═══ INFORMATION SHOWN

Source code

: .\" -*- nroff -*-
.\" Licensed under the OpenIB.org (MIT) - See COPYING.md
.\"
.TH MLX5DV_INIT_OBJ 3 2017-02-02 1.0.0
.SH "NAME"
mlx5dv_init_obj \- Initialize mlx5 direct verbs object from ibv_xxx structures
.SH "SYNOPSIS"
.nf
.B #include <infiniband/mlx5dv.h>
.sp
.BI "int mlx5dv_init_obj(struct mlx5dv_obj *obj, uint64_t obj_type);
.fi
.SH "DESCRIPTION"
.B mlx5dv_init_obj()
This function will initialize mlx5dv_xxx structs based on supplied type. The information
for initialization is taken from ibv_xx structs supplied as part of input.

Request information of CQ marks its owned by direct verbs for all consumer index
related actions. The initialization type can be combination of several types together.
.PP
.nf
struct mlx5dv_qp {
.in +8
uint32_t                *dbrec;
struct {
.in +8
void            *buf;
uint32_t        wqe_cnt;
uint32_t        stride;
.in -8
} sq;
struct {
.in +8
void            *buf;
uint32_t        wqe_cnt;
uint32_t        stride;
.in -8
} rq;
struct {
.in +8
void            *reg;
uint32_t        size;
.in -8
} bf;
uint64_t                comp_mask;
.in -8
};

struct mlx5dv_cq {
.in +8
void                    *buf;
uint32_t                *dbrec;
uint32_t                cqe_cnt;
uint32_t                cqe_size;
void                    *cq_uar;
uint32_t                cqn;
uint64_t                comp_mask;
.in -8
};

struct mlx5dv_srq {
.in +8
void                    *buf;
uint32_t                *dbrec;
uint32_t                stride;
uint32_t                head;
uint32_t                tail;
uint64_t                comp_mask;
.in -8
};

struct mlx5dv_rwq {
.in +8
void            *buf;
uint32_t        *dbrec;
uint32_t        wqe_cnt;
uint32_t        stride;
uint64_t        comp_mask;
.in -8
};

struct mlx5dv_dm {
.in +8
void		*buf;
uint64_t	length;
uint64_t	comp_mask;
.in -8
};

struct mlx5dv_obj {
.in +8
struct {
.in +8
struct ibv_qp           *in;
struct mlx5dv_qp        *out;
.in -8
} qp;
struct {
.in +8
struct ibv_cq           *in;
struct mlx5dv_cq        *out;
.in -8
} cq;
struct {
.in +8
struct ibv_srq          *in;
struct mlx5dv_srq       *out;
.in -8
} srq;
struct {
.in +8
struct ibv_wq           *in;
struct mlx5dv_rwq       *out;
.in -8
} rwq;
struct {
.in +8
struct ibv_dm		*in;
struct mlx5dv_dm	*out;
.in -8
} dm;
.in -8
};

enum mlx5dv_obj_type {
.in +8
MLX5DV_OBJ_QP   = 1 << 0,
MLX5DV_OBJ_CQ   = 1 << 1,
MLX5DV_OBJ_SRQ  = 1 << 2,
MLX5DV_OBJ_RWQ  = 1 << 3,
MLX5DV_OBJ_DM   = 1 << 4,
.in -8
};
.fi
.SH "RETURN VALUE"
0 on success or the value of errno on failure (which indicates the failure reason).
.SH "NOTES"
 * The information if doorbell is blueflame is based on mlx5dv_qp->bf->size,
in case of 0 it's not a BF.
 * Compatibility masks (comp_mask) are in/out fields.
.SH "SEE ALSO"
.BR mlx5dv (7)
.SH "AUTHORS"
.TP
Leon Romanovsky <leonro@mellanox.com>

══════

■ PROBLEM REQUIREMENTS ■
Within the data above, find the lines that contain the word "based" and copy each of them.

■ TASK ANSWER ■
This function will initialize mlx5dv_xxx structs based on supplied type. The information
 * The information if doorbell is blueflame is based on mlx5dv_qp->bf->size,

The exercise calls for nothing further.